The 2018 Sanlam Handmade Contemporary Fair (SHmC) held an exclusive preview at Houtlander's studio at 99 Juta in Braamfontein on Wednesday, 12 September, where media were given a taste of the best of artisanal design, food and wine to be expected of this exceptionally well-curated annual fair.
The 9th edition celebrates the artisans who have mastered the art of turning raw materials into meaning, ‘a return to making’.
The SHmC hopes to share the journey of how products are made and stories told through their craftsmanship, featuring 120 exhibitors, with 43 exhibiting for the first time. Fair curator Cassandra Twala at founding company ArtLogic says, “We feature both emerging and established local fashion, lifestyle and homeware brands, top SA chefs, high-end wine labels, microbreweries and speciality foods.
Artlogic prides itself on providing a retail and marketing platform that connects entrepreneurs and small- to medium-sized businesses with a discerning and supportive audience.”
I interviewed Twala to find out more about her involvement in the fair over the years and what she’s most excited about this year…

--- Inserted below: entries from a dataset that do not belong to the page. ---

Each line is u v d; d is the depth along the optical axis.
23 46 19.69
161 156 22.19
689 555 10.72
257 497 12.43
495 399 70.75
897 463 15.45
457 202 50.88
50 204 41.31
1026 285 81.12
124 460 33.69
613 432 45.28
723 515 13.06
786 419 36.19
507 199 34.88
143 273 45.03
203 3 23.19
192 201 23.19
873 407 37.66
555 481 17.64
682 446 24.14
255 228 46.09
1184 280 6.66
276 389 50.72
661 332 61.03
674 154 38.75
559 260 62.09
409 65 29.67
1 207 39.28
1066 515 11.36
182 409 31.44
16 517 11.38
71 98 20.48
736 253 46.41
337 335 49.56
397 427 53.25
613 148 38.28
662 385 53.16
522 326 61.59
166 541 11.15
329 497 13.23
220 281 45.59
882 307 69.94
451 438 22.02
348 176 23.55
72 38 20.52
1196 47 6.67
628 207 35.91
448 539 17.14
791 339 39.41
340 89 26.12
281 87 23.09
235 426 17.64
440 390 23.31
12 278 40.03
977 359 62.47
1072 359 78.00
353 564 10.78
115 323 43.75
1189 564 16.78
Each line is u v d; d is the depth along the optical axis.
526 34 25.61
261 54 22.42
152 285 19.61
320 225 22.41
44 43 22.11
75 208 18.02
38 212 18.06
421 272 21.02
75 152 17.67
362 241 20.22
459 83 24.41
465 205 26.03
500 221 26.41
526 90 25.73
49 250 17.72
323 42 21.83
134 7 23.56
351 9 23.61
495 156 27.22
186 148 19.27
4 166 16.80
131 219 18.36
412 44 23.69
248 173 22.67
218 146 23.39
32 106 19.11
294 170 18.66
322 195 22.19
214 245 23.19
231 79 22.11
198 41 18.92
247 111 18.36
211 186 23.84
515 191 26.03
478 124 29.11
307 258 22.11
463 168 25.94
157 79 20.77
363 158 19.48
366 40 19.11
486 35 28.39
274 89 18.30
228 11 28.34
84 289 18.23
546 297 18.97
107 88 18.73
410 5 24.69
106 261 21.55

What does this opportunity mean to you?
It’s a great opportunity to be involved in this fair as there is really nothing like it in South Africa. A few years ago, I wouldn’t have guessed I would be in this position, but it has grown me tremendously and I continuously aim to add value.
Tell us what this entails (your role as curator).
My role at Artlogic involves a lot more than curation. It’s a mixture of curation, creative directing, project management, as well as building and nurturing many relationships.
How have you found the experience so far?
Like any other career, daunting at times, but ultimately exhilarating. I love what I do.
On your website you say that you don’t have a ‘title’ so to speak, but that you do things with intention and love. How are you applying this principle to your curation of the fair?
I think titles that we attach to ourselves or those that society enforces are often limiting.
I try by all means to act meaningfully in my ideas and decisions when working on the fair and operate from a place of love. Working with really passionate people and small businesses don’t give you a choice, but to operate from a place of passion truly affects how you put together an event like this.
I love crafting a unique experience each year that can be enjoyed by everyone who attends the fair.
How do you go about sourcing or approaching continent-wide ‘makers’ / exhibitors? What does the selection process entail?
Locally, it’s really about being tuned into the design, food and wine industries. Trying new restaurants, meeting designers and being interested and invested in what local brands are doing.
Further, into the continent, it’s a lot of research and connecting with the right people. We work with a guest curator to select the artisans outside of South Africa. We collaborate with people who have a wealth of knowledge and are authentically in tune with what is happening on the continent. More travel in Africa is on the horizon.
Why do you believe it’s important to feature both emerging and established businesses?
Because the established businesses were once emerging. There are some brands like Pichulik, Mungo and Father Coffee that have become household names, that have been coming to the fair for more than five years. Through following the trajectory of their businesses, you start to understand why this platform exists. SHmC creates access to the right audiences, for both emerging and established businesses, which in turn helps to grow them.
Personally, what are you most excited about with regard to this year’s Fair and why?
I’m excited about the new layout. Visitors who have been coming to SHmC for a while are in for a surprise, as we’ve put in a lot of effort to craft new experiences and spaces within the fair.
In line with our theme: 'a return to making', we’ve introduced a new special project titled: ‘Makers Corner’, which has made a number of workshops available for the public to book. Ring making, weaving and ceramic.
Lastly, ‘Well Made in Africa’ is once again a highlight that invites five exhibitors from the rest of the continent to join us at SHmC.
The ninth Sanlam Handmade Contemporary Fair (SHMC) will be held at Hyde Park Corner in Johannesburg from 12-14 October 2018...
17 Sep 2018
The fair takes place 12-14 October 2018 at Hyde Park Corner’s rooftop. Pre-sale tickets are available online at www.sanlamhmc.co.za for R130 each or at the door for R150 (kids under 12 enter free). It is open on Friday, 12 October from 12pm to 9pm; on Saturday, 13 October from 10am to 9pm; and on Sunday, 14 October from 10am to 4pm.